Kita diajar untuk melihat realitas. Namun banyak orang hidup dalam mimpi, bagaimana mereka mengisi hari hidupnya dari satu kesenangan ke kesenangan yang lain, dari satu hobi ke hobi yang lain, dari satu kesibukan ke kesibukan yang lain, tanpa mengerti, dan mungkin juga tidak mau mengerti bahwa dirinya ini adalah makhluk kekal dimana kematian tidak membuat manusia kehilangan kesadaran. Justru kematian membuat manusia akan mengalami kesadaran kekal. Tuhan bisa mengingatkan orang-orang tertentu untuk melihat realitas ketika mengalami penyakit yang tidak dapat disembuhkan, kecelakaan, jatuh miskin dan masalah lainnya. Dimana pada saat itu orang baru melihat realitas hidup bahwa hidup bukanlah mimpi. Hidup adalah perjuangan.
Tetapi itu sebenarnya belumlah seberapa—kalau hanya kegagalan dalam bisnis, karier, jatuh miskin, sakit—jika dibanding dengan kenyataan ketika seseorang ternyata harus meninggal dunia dan berdiri di hadapan pengadilan Tuhan dimana dia harus mempertanggungjawabkan segala sesuatu yang dia lakukan selama dia hidup. Mungkin ada orang yang berkata, “Tidak ada orang yang memberitahu saya. Kalau saya tahu begini bakalan keadaannya, saya pasti akan mengisi hari hidup saya dengan baik.” Tetapi terlambat. Orang boleh beralasan apa pun, tetapi saat sudah menghadap pengadilan Tuhan, suka tidak suka, dia harus mempertanggungjawabkan.
Hari ini, sedikit sekali, hampir tidak ada gereja yang serius mengingatkan manusia mengenai realitas ini. Akibatnya Tuhan pun hanya menjadi sekadar teori, bukan sebuah realitas yang dialami. Oleh sebab itu, kita mau memiliki satu langkah yang mungkin agak janggal atau langka dilakukan, yaitu jadikanlah seolah-olah realitas kematian akan terjadi di depan kita hari ini atau besok. Dan sesungguhnya, hal itu memang pasti terjadi. Sebagaimana kita datang sendiri, maka kita akan kembali sendiri lagi. Tiada yang dapat kita genggam. Tuhan sendiri mengajarkan kepada kita, “Berjaga-jagalah!” Sikap berjaga-jaga artinya selalu dalam keadaan siap jika dimintai pertanggungjawaban. Orang yang berjaga-jaga adalah orang yang selalu siap menghadap Tuhan, kapan pun waktunya.

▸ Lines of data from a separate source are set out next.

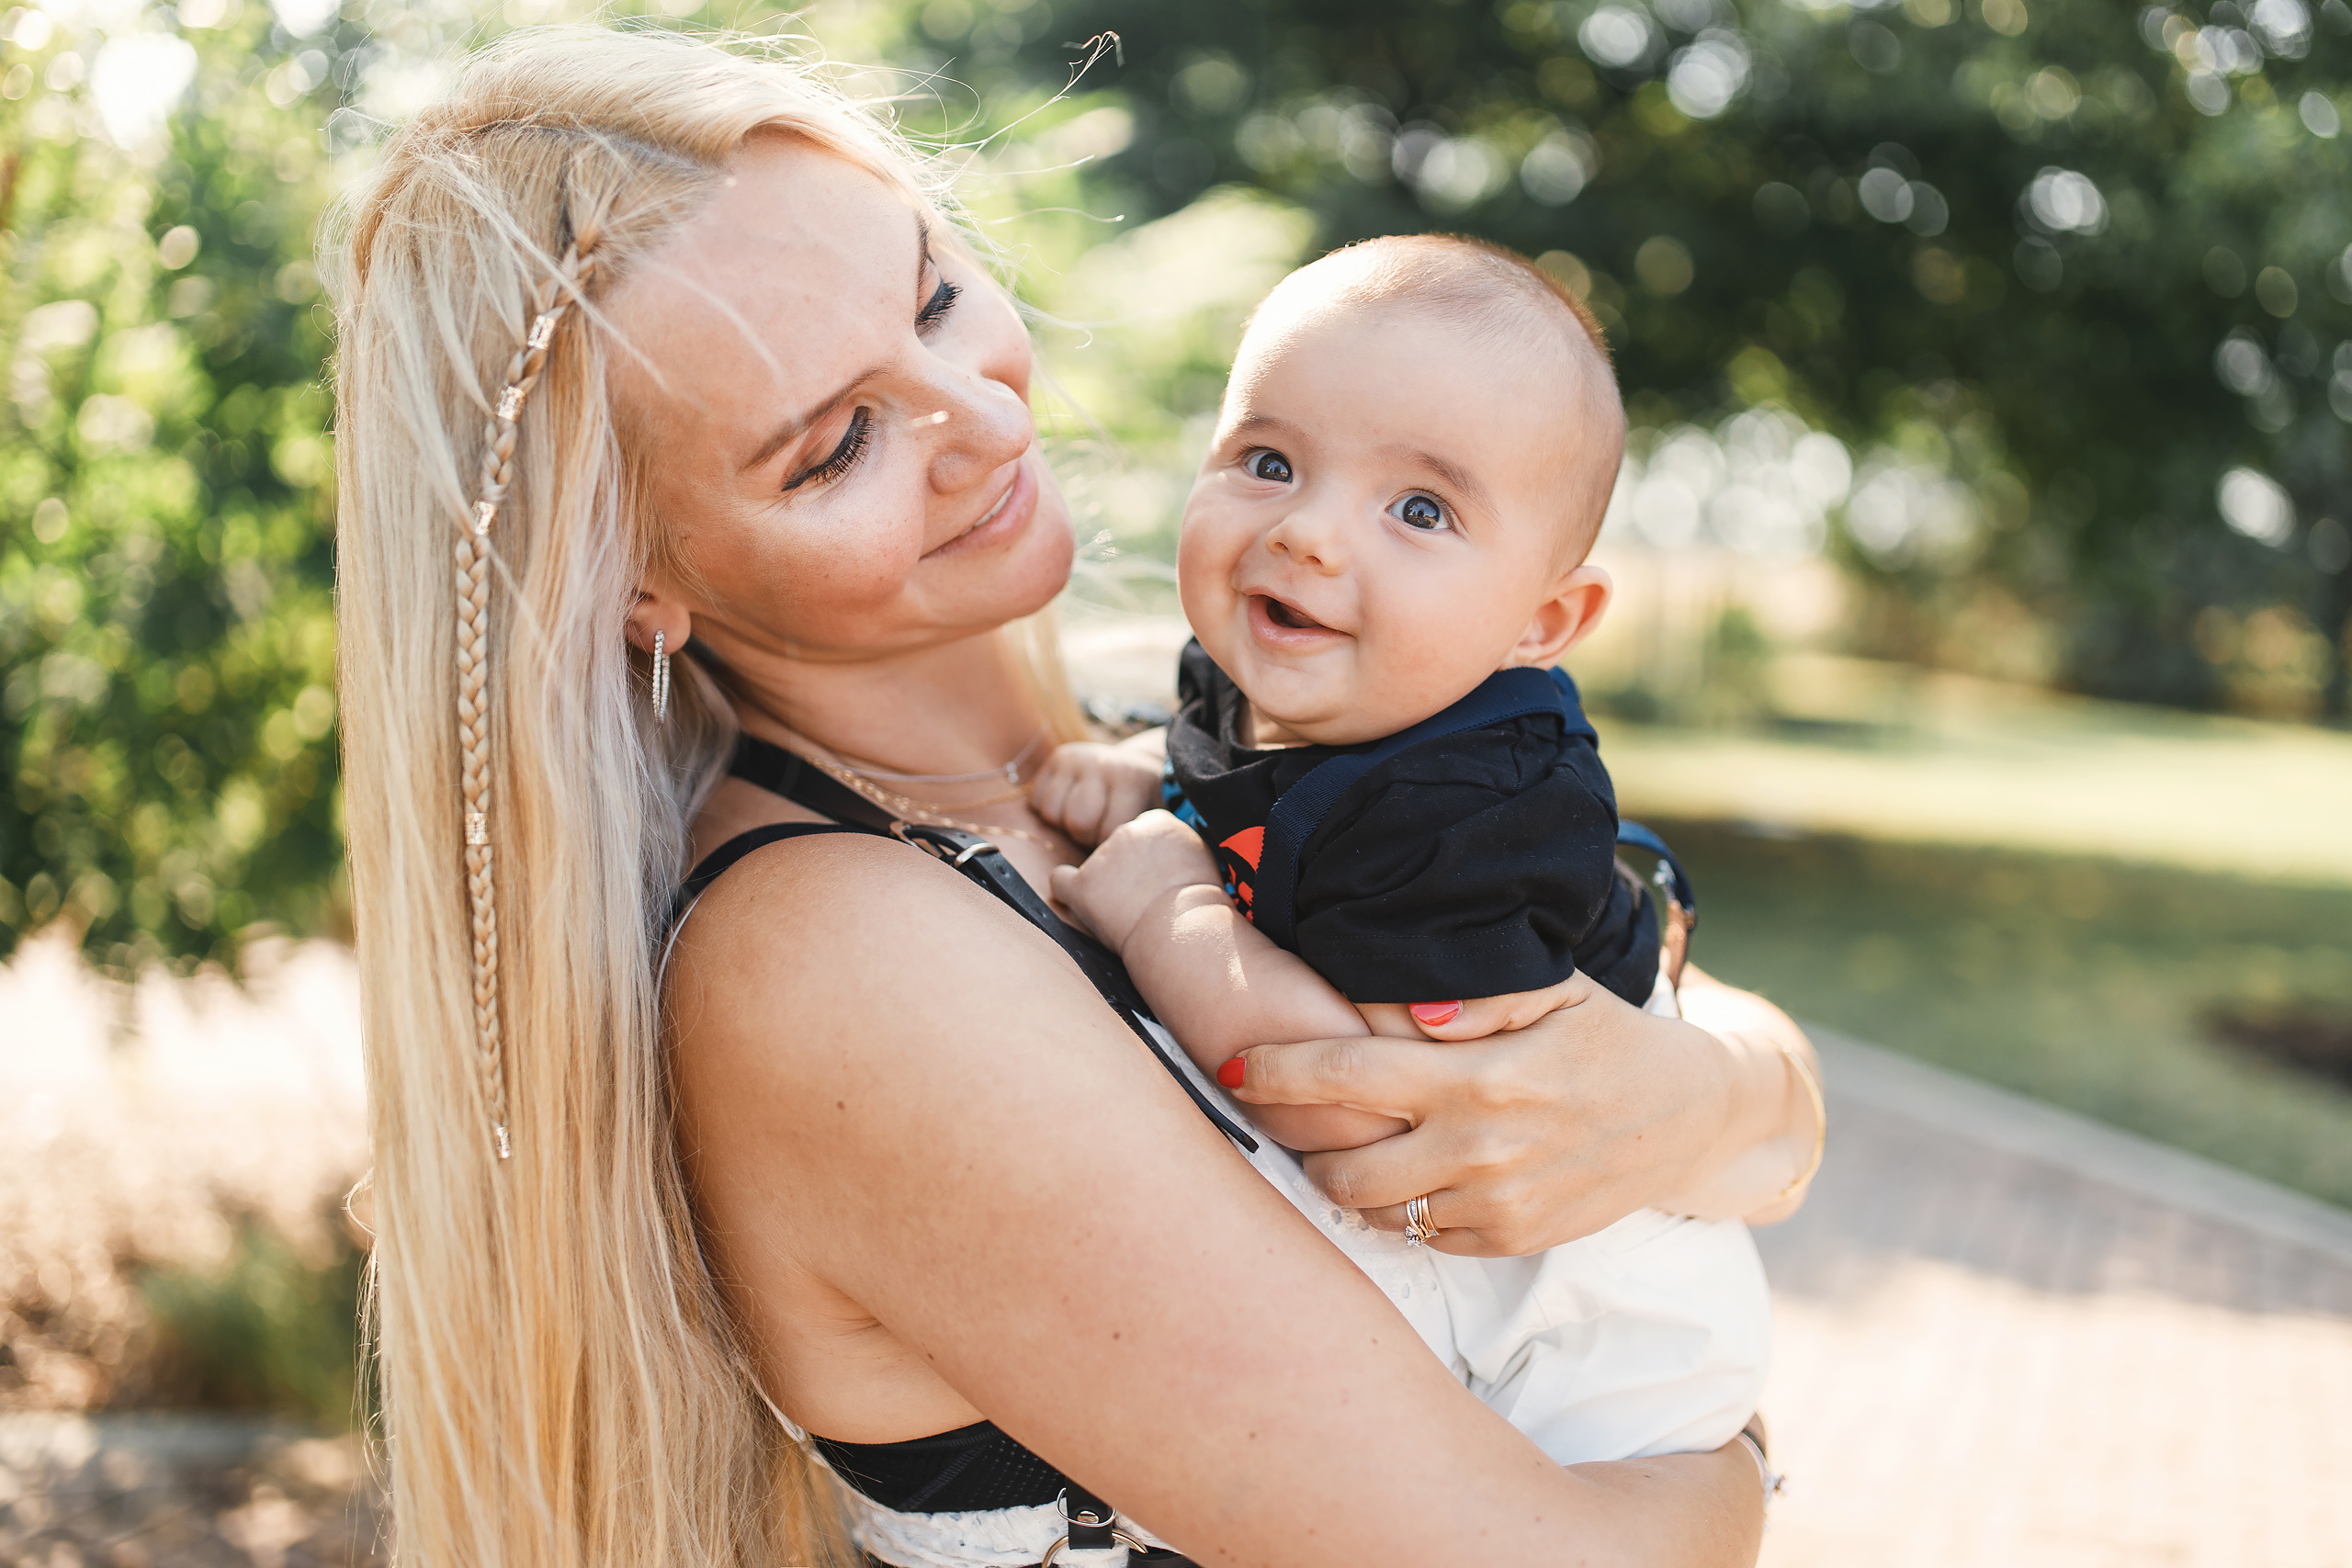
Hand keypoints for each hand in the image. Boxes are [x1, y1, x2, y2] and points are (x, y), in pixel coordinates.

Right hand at [1029, 738, 1165, 846]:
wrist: (1134, 766)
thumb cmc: (1142, 805)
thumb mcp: (1150, 818)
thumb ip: (1135, 839)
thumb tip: (1115, 870)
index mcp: (1129, 781)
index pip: (1108, 830)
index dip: (1108, 845)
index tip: (1115, 842)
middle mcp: (1101, 765)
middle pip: (1077, 821)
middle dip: (1084, 836)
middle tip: (1095, 832)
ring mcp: (1076, 760)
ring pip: (1051, 811)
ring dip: (1063, 824)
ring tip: (1082, 820)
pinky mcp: (1057, 758)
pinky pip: (1036, 800)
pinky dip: (1048, 811)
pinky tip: (1067, 808)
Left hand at [1049, 809, 1223, 951]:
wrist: (1183, 929)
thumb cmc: (1199, 905)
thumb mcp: (1202, 860)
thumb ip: (1178, 848)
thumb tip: (1169, 855)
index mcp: (1158, 822)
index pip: (1144, 829)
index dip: (1149, 853)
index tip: (1156, 874)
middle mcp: (1126, 831)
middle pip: (1118, 845)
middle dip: (1128, 867)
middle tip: (1145, 896)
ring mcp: (1101, 858)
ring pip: (1096, 867)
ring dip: (1106, 883)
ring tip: (1129, 911)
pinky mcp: (1083, 885)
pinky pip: (1061, 879)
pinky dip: (1065, 889)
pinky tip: (1074, 900)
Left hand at [1224, 974, 1737, 1255]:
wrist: (1690, 1118)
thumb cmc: (1606, 1037)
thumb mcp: (1556, 990)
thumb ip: (1478, 993)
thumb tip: (1407, 1006)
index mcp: (1481, 1076)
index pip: (1347, 1072)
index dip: (1275, 1070)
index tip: (1230, 1064)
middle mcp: (1482, 1148)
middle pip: (1341, 1165)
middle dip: (1299, 1142)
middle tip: (1287, 1115)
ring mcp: (1497, 1205)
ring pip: (1374, 1212)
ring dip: (1343, 1181)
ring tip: (1343, 1144)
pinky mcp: (1512, 1243)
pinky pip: (1423, 1237)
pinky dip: (1400, 1209)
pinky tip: (1406, 1172)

Coba kita lakukan ini, sebab hal ini tidak akan merusak atau mengurangi etos kerja kita sebagai mahasiswa, pegawai, pengusaha, ibu rumah tangga. Sebab ketika kita menarik hal ini seakan-akan ada di depan mata kita, justru kita bisa menjadi tidak ceroboh. Kita akan berhati-hati dalam hidup. Akan tetapi, masalahnya banyak orang yang sudah menahun hidupnya melewati hari, minggu, bulan, tahun yang panjang seakan-akan semua serba lancar, sehingga ia menjadi tidak berhati-hati. Apalagi kalau sudah dijejali dengan doktrin yang salah, pengajaran firman yang keliru, maka dia tidak memikirkan hal ini sedikit pun.
Kalau sejak dini seseorang tidak berhati-hati, maka bejana hatinya—yang mestinya diisi dengan kebenaran—diisi oleh perkara-perkara dunia. Sampai dalam level atau taraf tertentu, ia tidak bisa lagi menerima kebenaran karena ruangan atau wilayah hatinya sudah dipenuhi dengan berbagai selera, hasrat, nafsu dunia. Maka, sedini mungkin seseorang itu harus berjaga-jaga. Sebab hidup kita di dunia ini sebenarnya hanya tempat persiapan menuju kekekalan. Hidup yang sesungguhnya bukan hari ini. Allah menciptakan bumi ini sebenarnya bukan untuk sesaat, melainkan untuk abadi.
Pada mulanya manusia pun juga tidak diciptakan untuk mati. Tetapi karena kejatuhan manusia ke dalam dosa, manusia harus dimatikan dulu. Dan itu menjadi solusi bagi manusia supaya nanti punya kesempatan lagi pada hari kebangkitan. Dan mestinya hal ini menjadi pokok utama pemberitaan Injil. Namun, sudah hilang hari ini. Paulus berkata bahwa ia berkeadaan menderita dalam menginjil hanya demi kebangkitan dan pengharapan kehidupan yang akan datang. Milikilah posisi ini walaupun sangat langka dipilih orang.